4:20pm: "A Hybrid Model for Co-reference Resolution" - Jason Rennie

The problem of co-reference resolution can be compared to both clustering and classification.  In one light, co-reference resolution can be viewed as the problem of finding the antecedent for each noun phrase.  In another, it can be seen as identity resolution.  The first view begs for a classification model; the second, a clustering model with a learned distance metric.  We present a hybrid approach---a conditional, probabilistic model that subsumes both of these views.
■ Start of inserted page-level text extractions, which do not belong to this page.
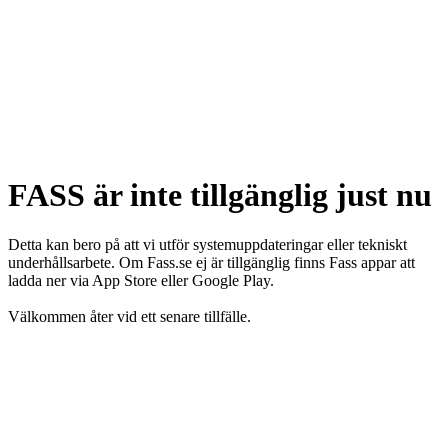
FASS är inte tillgänglig just nu
Detta kan bero på att vi utför systemuppdateringar eller tekniskt
underhållsarbete. Om Fass.se ej är tillgänglig finns Fass appar att
ladda ner via App Store eller Google Play.
Välkommen åter vid ett senare tillfälle.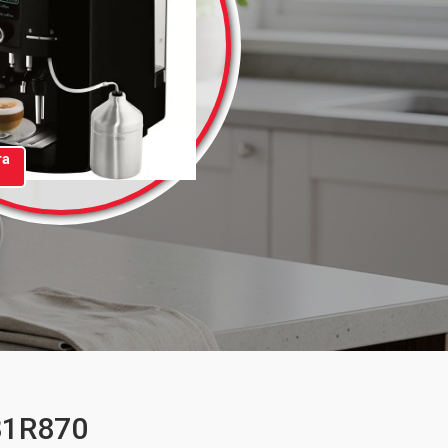
та
81R870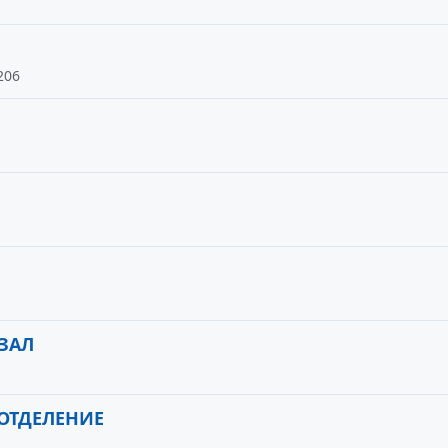
206
ЗАЛ
ОТДЕЛЕНИЕ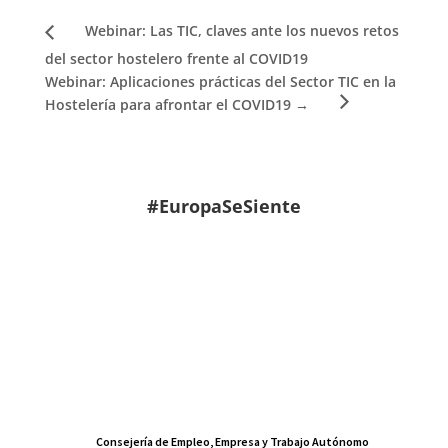
Webinar: Las TIC, claves ante los nuevos retos
del sector hostelero frente al COVID19
Webinar: Aplicaciones prácticas del Sector TIC en la
Hostelería para afrontar el COVID19
→
#EuropaSeSiente
Consejería de Empleo, Empresa y Trabajo Autónomo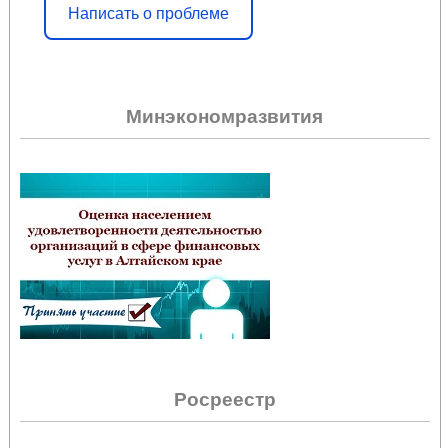
Написать о проблеме
Минэкономразвития
Росреестр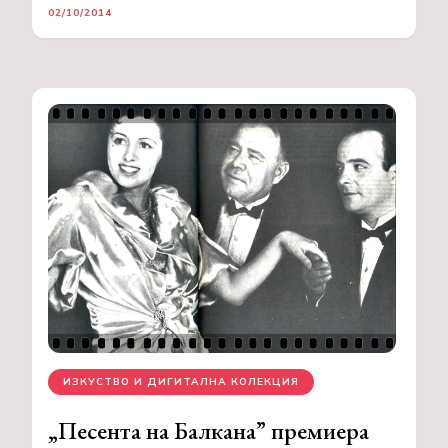
02/10/2014
ИЗКУСТВО И ДИГИТАЛНА КОЛЕКЦИЯ
„Песента на Балкана” премиера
Jason Rennie has been interested in applying learning techniques to text and language since his first year at Carnegie Mellon.  He developed one of the first learning-based e-mail filters, ifile.  He also worked with Andrew McCallum on Cora, a research paper search engine; they developed Reinforcement Learning-based algorithms for focused Web crawling.  In 1999, he graduated and joined the PhD program at MIT with Tommi Jaakkola as his advisor.  He completed his S.M. in 2001 with a treatise on text classification with Naive Bayes. He interest in text classification has continued; he worked with other students to analyze various multi-class classification techniques, uncover ways to fix the most serious flaws of Naive Bayes, and develop techniques for applying super-linear classification algorithms to very large data sets.  He has since turned his attention the domain of natural language and is currently working with his advisor on algorithms for named entity extraction and co-reference resolution.

4:40pm: "Word clustering for segmentation" - Percy Liang

We attempt to use unlabeled data (raw text) to boost the performance of supervised techniques for NP chunking, named-entity recognition, and Chinese word segmentation.  By using a discriminative model (the averaged perceptron), we are able to include arbitrary features in the model.  We perform clustering on the raw text and use the cluster identities of words as features.  Also, instead of using the standard BIO tagging for segmentation, we use semi-Markov models, a more natural and powerful framework for segmentation tasks.

Percy Liang is a masters student of Michael Collins at MIT.  His current research is in semi-supervised natural language processing.  As an undergraduate at MIT, he worked on algorithms involving hypertrees and applied them to machine learning applications.  He has participated in many programming contests such as the IOI and ACM, and now is involved in the coaching and organizing aspects of the contests.